Ike is one of a new breed of bankers who are trading Fifth Avenue and Piccadilly for the streets of Lagos, Africa's most populous city, where vendors weave through miles of gridlock wielding dead rodents to advertise rat poison.

The 40-year-old says she'll miss the things she takes for granted in London, such as well-stocked shops, working telephones and watching television without the hum of a generator in the background. Yet she's upbeat about Nigeria's future, even if she's moving to a city where burning trash blacken the sky.

``Nigeria is delightfully chaotic,'' Ike says. ``You can look at things and think it's terrible, but you can also look at it as an opportunity.''

Deutsche Bank AG, which has seven people in the country, is among the biggest holders of Nigerian government bonds. The Frankfurt-based bank says fees from sub-Saharan Africa, outside South Africa, are growing more than 30 per cent a year, double the rate in Europe.

``Big players are coming to the market,'' says Kayode Akinkugbe, Deutsche Bank's head of global markets coverage for sub- Saharan Africa.

Citigroup Inc., which has rented offices in Nigeria since 1984, will move into its own building on Lagos's Victoria Island in August, says Emeka Emuwa, head of the bank's Nigerian unit.

``It's hard to compete if you're not in the corridors,'' he says.

The biggest U.S. bank is loaning United Cement Co. of Nigeria Ltd., a venture between Lagos-based Flour Mills Nigeria Plc and Switzerland's Holcim Ltd., $205 million to finance a new cement plant in Nigeria.

``In the past we would never have done that much,'' says Emuwa, 46.

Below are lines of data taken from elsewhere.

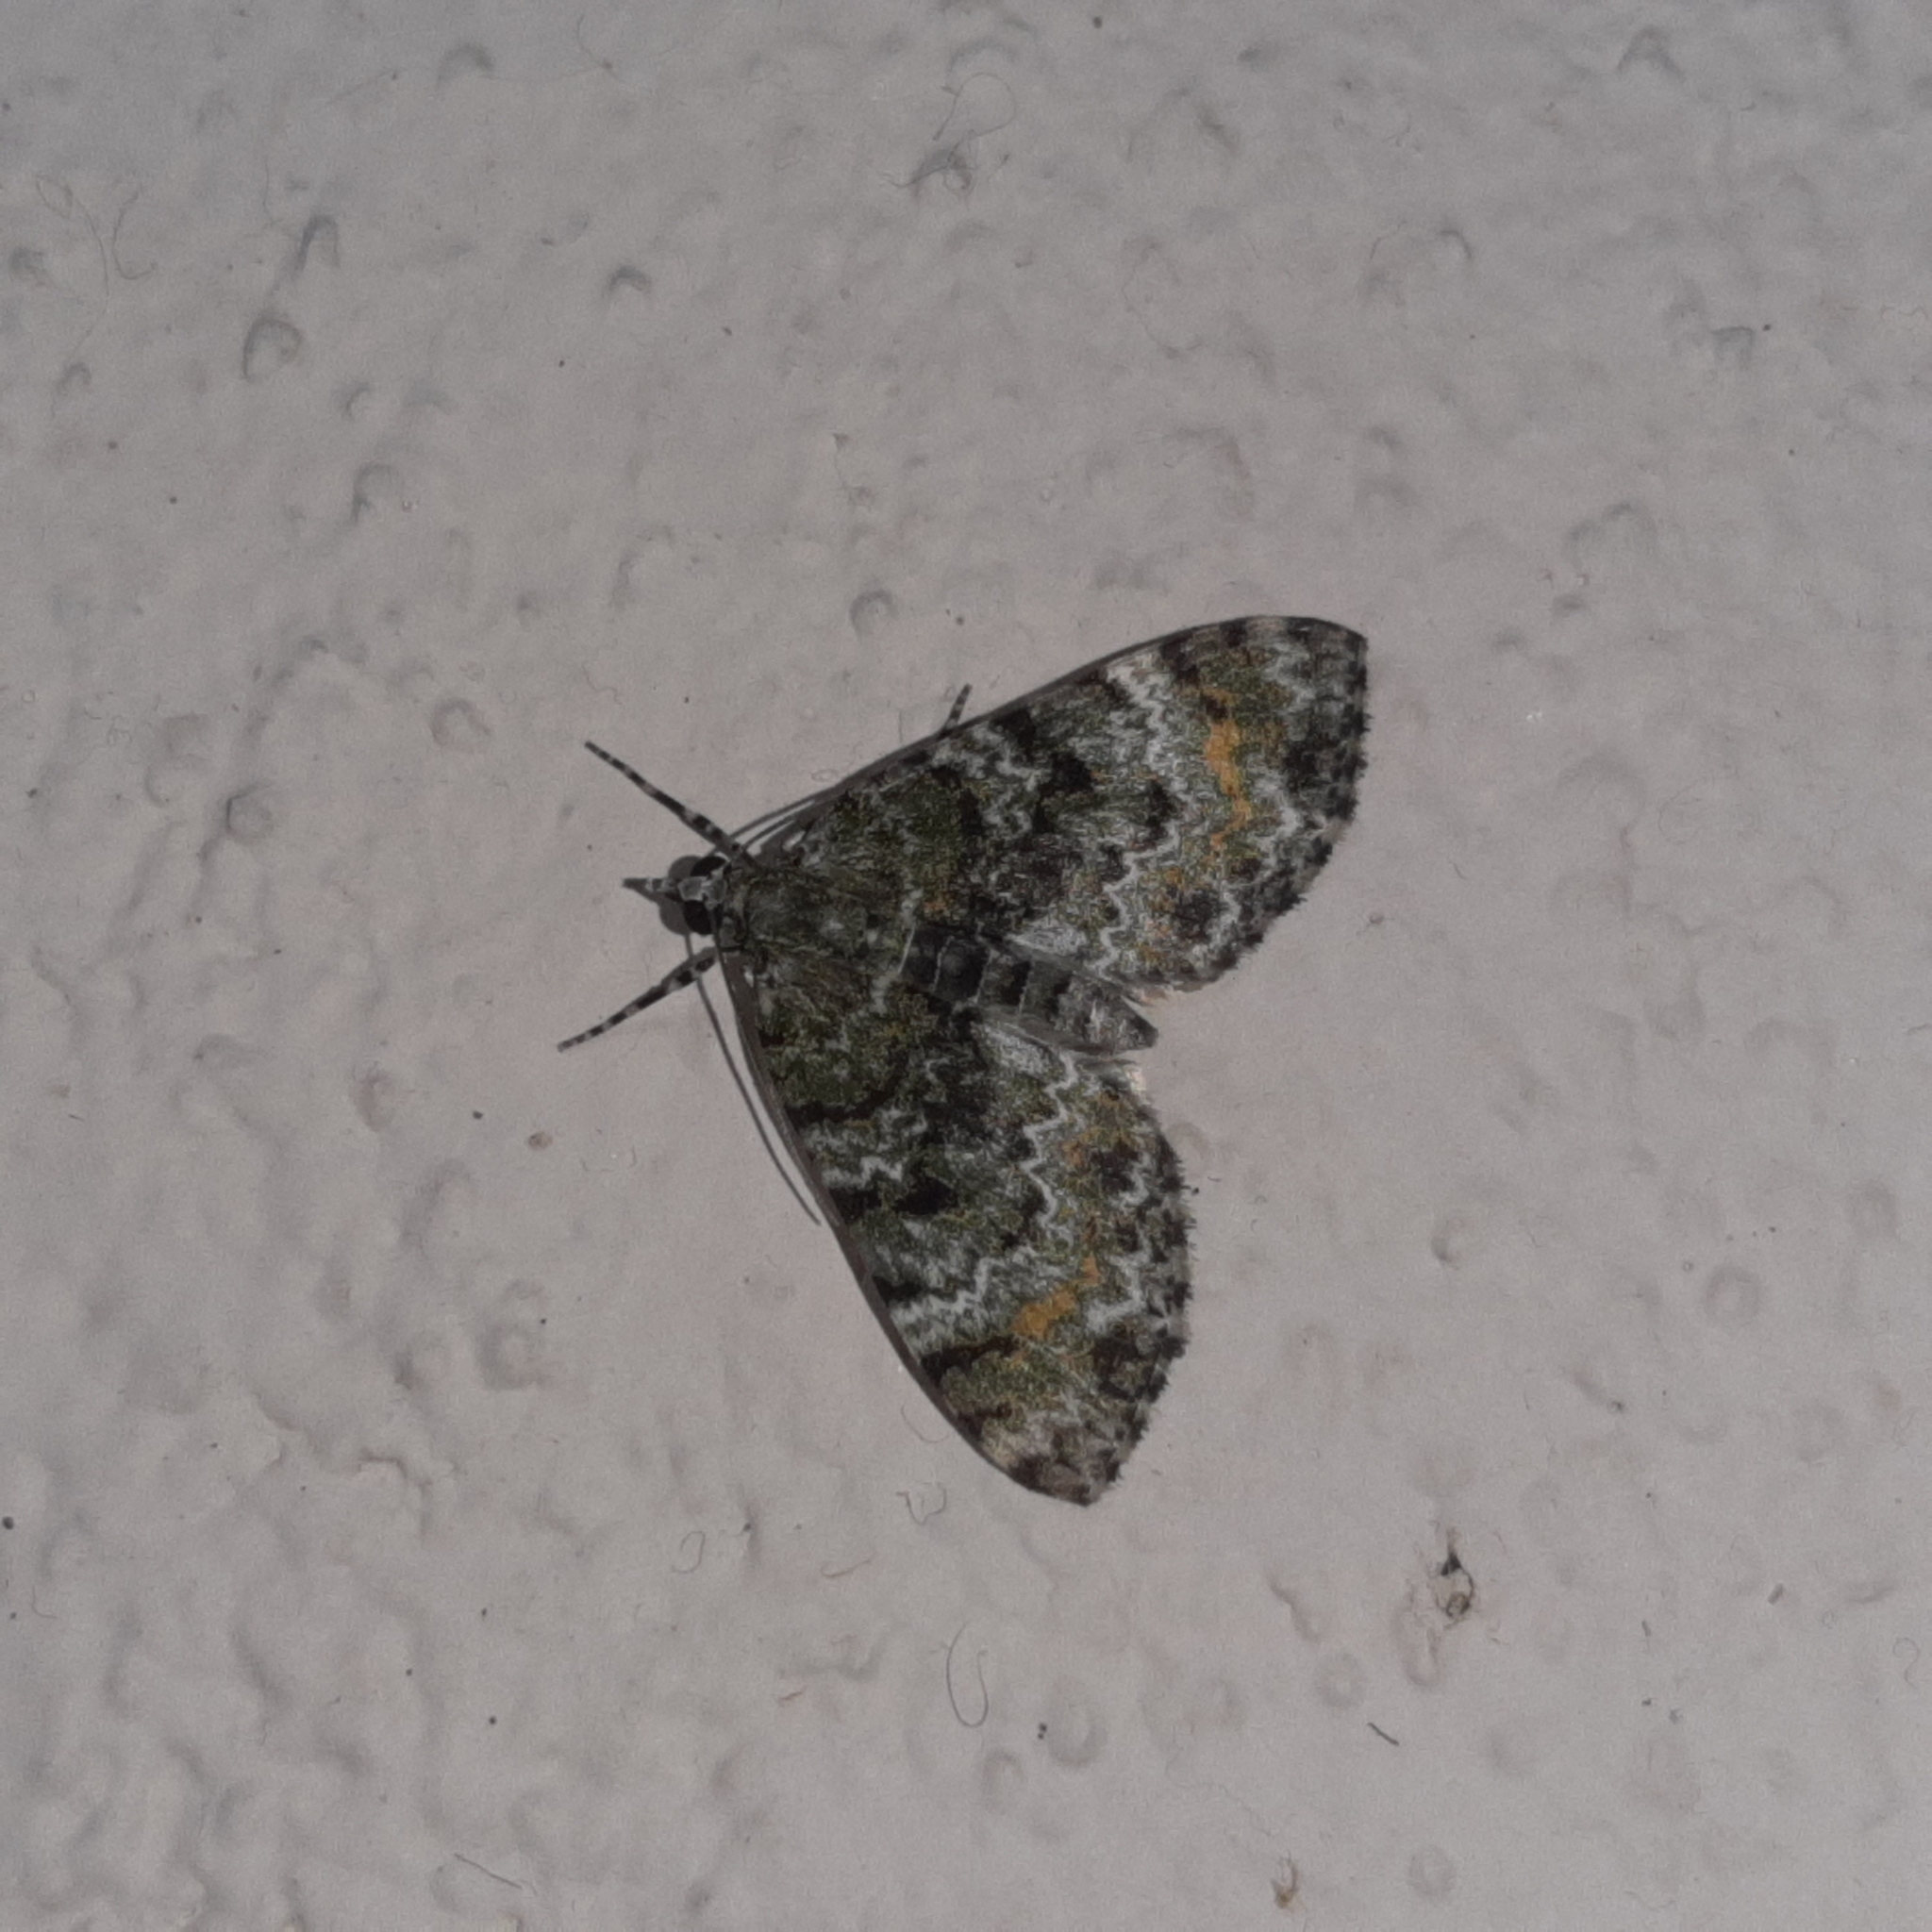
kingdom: Animalia
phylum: Arthropoda
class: Insecta
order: Lepidoptera
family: Geometridae
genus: Spargania
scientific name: Spargania cultata
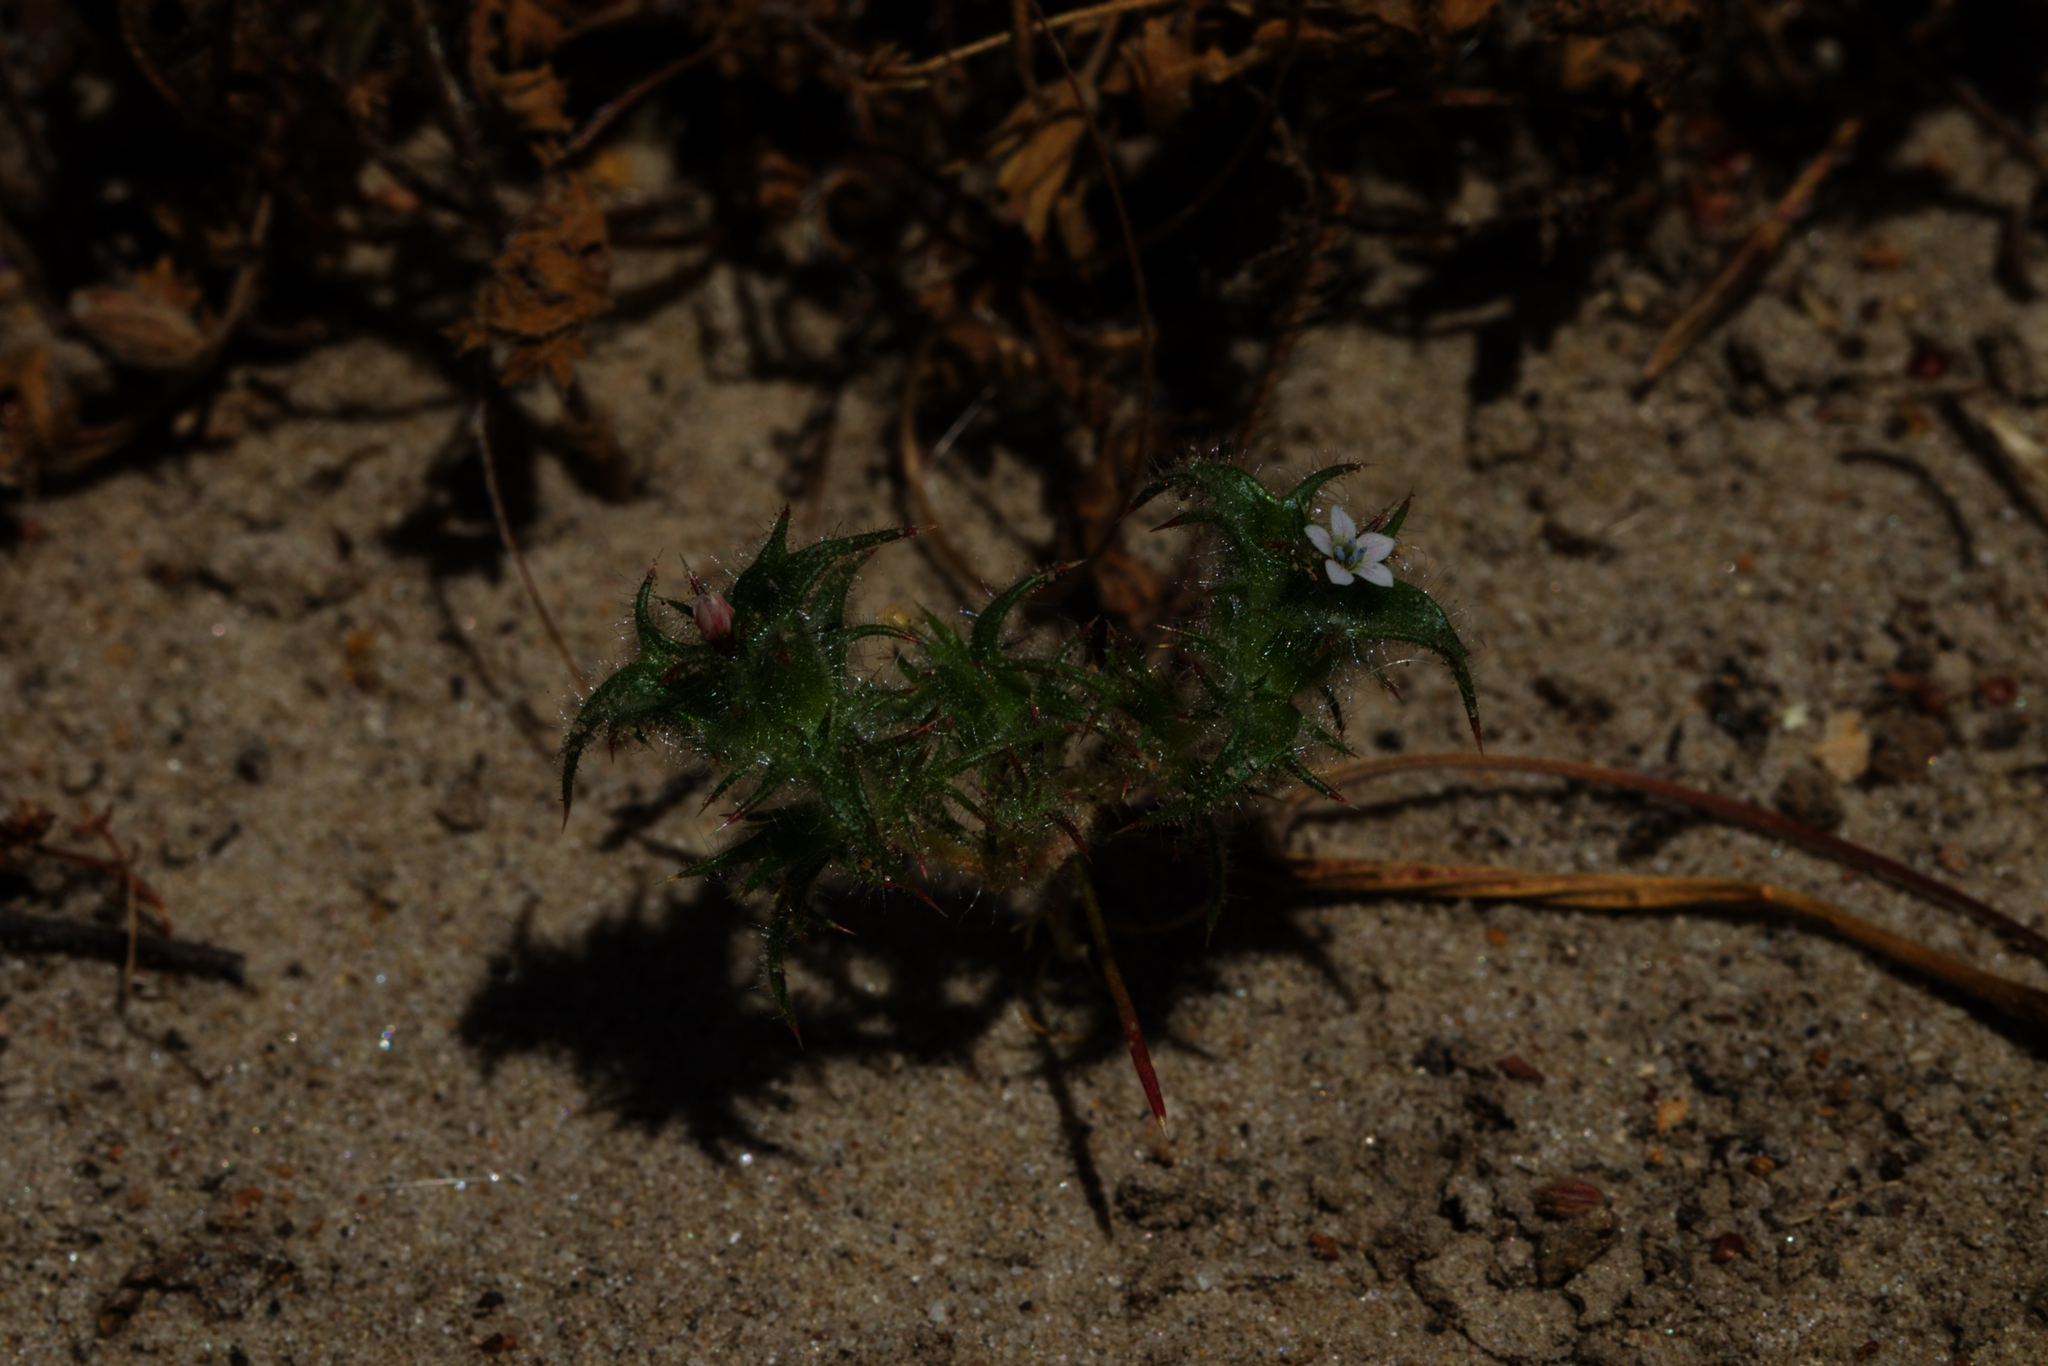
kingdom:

BNP Paribas SA, the biggest French bank, opened a representative office in Nigeria last year, helping it win more deals, says Ronke Onadeko-Osayande, the bank's country director in Lagos. Last month it arranged a $1.5 billion loan to Zenon Petroleum & Gas Ltd., which is building an oil-products storage facility and a chain of gas stations.

``We're more on the ground, which makes it easier to spot opportunities,'' she says.

The International Monetary Fund forecasts Nigeria's economy will expand 8.2 per cent this year from an estimated 5.3 per cent growth in 2006. The country's benchmark stock index quadrupled over the past seven years.

Nigeria has proven trustworthy on what it owes. The country last month paid $480 million to Merrill Lynch & Co., the last of its debt to the London Club of commercial lenders.

``The excitement I feel about what is happening in Africa and Nigeria is more about untapped opportunities than about going back to my roots,'' Ike says.